Not So Clean Mind
Scientists Find Bacteria Where It Isn’t Supposed to Be: The Brain
How are dirt molecules getting into white matter—and what are they doing up there? By Amanda Schaffer.
As anyone who’s seen a yogurt commercial knows, our guts are teeming with bacteria. So, too, are our hands, feet, ears, and mouths.
But our brains?
Until recently, scientists would have said no way. The brain was long thought to be a kind of fortress, separated from the body by a virtually impenetrable barrier of specialized cells. Now, that view is beginning to shift, with increasing evidence that aliens can, and do, sneak in.
The latest evidence comes from a team of researchers in Canada, who found that a type of bacteria usually found in soil may make its way into some of our brains.
That possibility is “a mind-bending concept,” said Kathy Spindler, a professor of microbiology and immunology at the University of Michigan who was not involved in the new work. If confirmed, the study would “upset the dogma that the brain is normally a sterile site,” said Vincent Young, an infectious diseases physician and microbiologist also at the University of Michigan. If living bacteria help to maintain brain health in some way, disruptions to them, for example from antibiotics, could contribute to disease. (In other parts of the body, disruptions to native bacteria may play a role in some asthma, food allergies, inflammatory bowel disease, and even obesity, he added.)
The Canadian researchers weren’t looking for bacteria. But in the course of analyzing human brain tissue they came across genetic material typically linked to them. “That’s what tipped us off that there was something going on,” said Christopher Power, a professor of neurology at the University of Alberta who led the research group.
The surprise material turned out to be associated with alpha-proteobacteria, a kind of bug that normally hangs out in soil. The researchers found these bacterial molecules in brain samples from people with HIV, as well as people with no known infectious disease but who had undergone brain surgery. When they ground up human brain tissue and injected it into mice, bacterial molecules were detectable several weeks later in the mice’s brains, suggesting that something of the bugs had stuck around.
Does this mean that living, growing bacteria are crawling around in our white matter? Or that bacterial genetic fragments somehow persisted in the brain? Could be—which is kind of spooky.
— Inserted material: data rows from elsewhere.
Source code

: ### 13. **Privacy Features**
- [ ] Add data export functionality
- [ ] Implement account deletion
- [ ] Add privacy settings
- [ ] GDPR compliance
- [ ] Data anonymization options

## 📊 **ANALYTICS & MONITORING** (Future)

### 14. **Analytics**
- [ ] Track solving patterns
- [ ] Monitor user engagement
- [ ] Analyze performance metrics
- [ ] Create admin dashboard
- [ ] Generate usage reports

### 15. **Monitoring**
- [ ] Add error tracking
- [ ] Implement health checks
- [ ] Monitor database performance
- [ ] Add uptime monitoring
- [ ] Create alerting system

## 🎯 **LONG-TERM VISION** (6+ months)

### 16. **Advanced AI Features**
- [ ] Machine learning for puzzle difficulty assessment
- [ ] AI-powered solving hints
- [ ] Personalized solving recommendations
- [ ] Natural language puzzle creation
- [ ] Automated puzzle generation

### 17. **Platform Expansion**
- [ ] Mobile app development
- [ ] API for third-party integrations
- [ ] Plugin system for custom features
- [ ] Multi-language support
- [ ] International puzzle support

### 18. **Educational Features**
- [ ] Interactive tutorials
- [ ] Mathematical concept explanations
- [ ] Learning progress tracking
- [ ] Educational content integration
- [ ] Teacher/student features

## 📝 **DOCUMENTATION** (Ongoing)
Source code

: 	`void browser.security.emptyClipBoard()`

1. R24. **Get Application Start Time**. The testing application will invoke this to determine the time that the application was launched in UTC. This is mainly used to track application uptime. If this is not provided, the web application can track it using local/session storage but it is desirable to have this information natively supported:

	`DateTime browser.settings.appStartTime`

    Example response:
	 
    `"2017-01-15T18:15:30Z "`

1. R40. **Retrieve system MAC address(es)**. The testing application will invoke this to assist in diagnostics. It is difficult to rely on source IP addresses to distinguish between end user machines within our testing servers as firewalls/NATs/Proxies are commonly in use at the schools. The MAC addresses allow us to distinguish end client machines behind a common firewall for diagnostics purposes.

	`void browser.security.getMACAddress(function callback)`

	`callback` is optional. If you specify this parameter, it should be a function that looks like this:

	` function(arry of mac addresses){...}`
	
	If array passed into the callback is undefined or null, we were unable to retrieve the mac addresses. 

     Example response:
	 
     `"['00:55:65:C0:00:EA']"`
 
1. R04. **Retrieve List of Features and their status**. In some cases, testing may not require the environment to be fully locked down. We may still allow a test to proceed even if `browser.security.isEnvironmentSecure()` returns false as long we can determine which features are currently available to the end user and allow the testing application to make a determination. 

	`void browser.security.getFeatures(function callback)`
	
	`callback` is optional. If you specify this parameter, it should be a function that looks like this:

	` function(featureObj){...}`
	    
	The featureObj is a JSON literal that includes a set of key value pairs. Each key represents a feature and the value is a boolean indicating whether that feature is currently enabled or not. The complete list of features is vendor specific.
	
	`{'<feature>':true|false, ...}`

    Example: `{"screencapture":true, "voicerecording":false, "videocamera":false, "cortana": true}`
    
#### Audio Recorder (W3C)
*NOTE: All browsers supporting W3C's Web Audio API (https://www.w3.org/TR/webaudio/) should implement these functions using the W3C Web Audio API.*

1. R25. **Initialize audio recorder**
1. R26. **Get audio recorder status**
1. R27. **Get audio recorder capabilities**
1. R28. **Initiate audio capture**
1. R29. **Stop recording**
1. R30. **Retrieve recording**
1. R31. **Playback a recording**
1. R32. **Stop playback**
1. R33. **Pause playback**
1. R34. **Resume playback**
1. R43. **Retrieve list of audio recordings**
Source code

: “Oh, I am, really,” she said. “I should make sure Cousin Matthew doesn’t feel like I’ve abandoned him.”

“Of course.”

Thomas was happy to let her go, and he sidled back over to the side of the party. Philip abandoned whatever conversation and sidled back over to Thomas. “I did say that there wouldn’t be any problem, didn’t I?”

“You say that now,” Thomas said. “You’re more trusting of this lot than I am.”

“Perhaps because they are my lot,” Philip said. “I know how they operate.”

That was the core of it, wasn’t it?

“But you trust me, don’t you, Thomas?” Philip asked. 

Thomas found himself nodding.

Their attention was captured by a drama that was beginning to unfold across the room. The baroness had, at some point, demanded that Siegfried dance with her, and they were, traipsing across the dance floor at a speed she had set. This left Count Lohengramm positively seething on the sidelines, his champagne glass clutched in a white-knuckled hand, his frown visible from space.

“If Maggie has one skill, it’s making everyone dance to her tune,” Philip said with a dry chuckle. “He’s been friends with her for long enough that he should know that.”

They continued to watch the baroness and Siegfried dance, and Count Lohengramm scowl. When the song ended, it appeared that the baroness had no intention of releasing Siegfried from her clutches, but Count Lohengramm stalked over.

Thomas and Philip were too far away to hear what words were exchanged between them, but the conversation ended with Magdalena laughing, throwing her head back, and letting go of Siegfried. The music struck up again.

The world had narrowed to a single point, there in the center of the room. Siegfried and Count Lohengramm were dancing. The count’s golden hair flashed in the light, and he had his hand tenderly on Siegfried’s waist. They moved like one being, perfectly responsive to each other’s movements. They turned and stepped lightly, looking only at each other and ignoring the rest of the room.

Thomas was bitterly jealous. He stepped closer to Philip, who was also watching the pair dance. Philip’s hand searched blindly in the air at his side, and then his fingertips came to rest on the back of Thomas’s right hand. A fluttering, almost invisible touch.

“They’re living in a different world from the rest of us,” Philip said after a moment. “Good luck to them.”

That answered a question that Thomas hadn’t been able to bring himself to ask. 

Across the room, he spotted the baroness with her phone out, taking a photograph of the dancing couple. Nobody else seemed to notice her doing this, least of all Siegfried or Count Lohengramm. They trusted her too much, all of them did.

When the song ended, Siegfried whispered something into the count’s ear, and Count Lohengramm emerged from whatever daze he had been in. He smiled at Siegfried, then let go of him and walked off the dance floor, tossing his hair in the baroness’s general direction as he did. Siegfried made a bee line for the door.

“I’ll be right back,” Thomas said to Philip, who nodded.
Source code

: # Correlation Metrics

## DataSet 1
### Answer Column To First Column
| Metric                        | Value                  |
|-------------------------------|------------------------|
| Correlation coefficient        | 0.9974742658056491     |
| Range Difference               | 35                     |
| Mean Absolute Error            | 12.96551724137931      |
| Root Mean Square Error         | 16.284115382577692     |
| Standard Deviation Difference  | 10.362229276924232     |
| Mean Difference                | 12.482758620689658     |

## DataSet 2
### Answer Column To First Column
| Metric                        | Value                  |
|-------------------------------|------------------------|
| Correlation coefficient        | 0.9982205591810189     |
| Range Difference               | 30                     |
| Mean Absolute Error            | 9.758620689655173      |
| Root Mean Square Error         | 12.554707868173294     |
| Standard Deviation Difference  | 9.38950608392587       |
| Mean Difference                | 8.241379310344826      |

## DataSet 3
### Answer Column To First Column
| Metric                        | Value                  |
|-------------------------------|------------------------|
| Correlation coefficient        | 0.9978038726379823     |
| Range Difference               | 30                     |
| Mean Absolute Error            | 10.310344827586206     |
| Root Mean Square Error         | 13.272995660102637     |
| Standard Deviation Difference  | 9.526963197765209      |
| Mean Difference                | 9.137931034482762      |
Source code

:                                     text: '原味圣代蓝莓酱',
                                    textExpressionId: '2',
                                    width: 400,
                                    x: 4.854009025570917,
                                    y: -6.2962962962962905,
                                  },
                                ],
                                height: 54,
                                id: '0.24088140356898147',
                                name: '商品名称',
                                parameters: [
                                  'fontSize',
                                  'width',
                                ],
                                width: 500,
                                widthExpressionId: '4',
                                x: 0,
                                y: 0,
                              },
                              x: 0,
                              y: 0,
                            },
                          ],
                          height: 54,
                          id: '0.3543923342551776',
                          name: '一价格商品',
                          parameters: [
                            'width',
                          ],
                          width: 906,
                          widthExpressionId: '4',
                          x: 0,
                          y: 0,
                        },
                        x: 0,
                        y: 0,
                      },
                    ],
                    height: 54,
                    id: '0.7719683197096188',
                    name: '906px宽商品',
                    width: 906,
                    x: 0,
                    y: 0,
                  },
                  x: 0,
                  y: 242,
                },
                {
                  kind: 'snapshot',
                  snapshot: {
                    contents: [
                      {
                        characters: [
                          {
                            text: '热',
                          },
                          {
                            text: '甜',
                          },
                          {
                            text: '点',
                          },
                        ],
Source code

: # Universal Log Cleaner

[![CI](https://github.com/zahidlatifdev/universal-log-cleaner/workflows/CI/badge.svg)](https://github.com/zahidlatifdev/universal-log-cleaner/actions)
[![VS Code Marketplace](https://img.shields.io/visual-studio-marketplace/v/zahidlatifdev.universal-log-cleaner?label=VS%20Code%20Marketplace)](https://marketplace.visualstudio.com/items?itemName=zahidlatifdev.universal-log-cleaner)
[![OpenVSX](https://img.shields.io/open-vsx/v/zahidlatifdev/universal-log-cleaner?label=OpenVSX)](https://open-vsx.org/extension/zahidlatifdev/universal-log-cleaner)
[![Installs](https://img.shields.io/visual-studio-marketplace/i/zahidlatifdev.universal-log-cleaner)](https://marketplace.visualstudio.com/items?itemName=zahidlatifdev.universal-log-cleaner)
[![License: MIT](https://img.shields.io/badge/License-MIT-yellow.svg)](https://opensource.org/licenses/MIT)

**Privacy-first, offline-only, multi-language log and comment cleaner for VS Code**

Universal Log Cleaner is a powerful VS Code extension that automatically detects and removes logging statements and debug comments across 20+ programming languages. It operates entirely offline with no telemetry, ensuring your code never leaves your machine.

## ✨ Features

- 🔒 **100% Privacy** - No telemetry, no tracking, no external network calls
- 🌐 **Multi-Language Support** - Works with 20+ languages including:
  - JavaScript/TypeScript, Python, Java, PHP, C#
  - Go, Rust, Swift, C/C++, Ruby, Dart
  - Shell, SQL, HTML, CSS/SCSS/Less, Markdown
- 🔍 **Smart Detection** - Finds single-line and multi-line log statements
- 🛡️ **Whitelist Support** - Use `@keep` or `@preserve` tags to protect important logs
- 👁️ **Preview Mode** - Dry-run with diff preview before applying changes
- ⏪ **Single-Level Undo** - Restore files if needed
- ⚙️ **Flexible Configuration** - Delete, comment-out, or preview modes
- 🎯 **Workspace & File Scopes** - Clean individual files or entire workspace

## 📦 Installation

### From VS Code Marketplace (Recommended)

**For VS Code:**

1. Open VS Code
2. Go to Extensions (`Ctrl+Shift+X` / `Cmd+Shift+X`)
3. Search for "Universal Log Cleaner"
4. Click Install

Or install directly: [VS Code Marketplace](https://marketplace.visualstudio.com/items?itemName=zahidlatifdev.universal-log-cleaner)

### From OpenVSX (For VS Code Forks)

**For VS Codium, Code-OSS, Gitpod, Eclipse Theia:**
“This is the kind of paper that raises fascinating questions,” said Young. A lot of people will now want to prove or disprove the presence of viable bacteria—and figure out what, if anything, the bacteria might be doing.
Power said there was no evidence that the alpha-proteobacteria he found caused disease. Nor was there evidence so far that it provided a benefit, as “good bacteria” do in the gut, for instance, by aiding digestion.
What’s remarkable, though, is that bacteria, or genetic material from bacteria, could be present in the brain at all. That’s because, in order to enter the brain, it would have crossed a boundary often viewed as nearly inviolable. This dogma dates back to the 1800s when researchers first noted that dyes injected into the bodies of animals tended not to show up in their brains, Spindler said. Dyes injected into the brain, meanwhile, tended not to appear in the body. So evolved the concept of a blood-brain barrier: that is, an interface that allows nutrients and certain key molecules to cross into the brain, while keeping most other compounds out. The brain is a castle and this is its moat, as experts have described it.
Yet as recent work suggests, invaders have found all sorts of ways into the inner sanctum. Scientists have discovered, for instance, that HIV hides inside white blood cells that enter the brain in order to look for pathogens; they call this the Trojan horse strategy. (Power speculates that alpha-proteobacteria might enter the brain the same way.) Researchers have also shown that the herpes virus sneaks into the brain by moving along the axons of nerve cells. Other viruses may simply break through blood vessel walls, slipping between or even through the cells, Spindler said. Some foreigners in the brain typically cause disease. Others seem mainly to be quiet, long-term visitors.
And others still are mystery guests whose potential effects are unknown. Last fall, for instance, researchers found male genetic material in the brains of women (who almost certainly were not born with it). Perhaps during pregnancy, the scientists suggested, cells from male fetuses had crossed the placenta and entered the women’s bodies. But how exactly did those fetal cells (or some of the DNA from them) cross the blood-brain barrier and enter the brain? How did they persist for so long, and what, if anything were they doing?
The work on bacteria raises similar questions. It also nudges us toward a different view of the brain—in which a bit more otherness is present, intertwined with self. Maybe deep in our brains, a few bacteria are nestled near some quiescent virus and a touch of fetal DNA? Maybe we really are hybrid creatures through and through.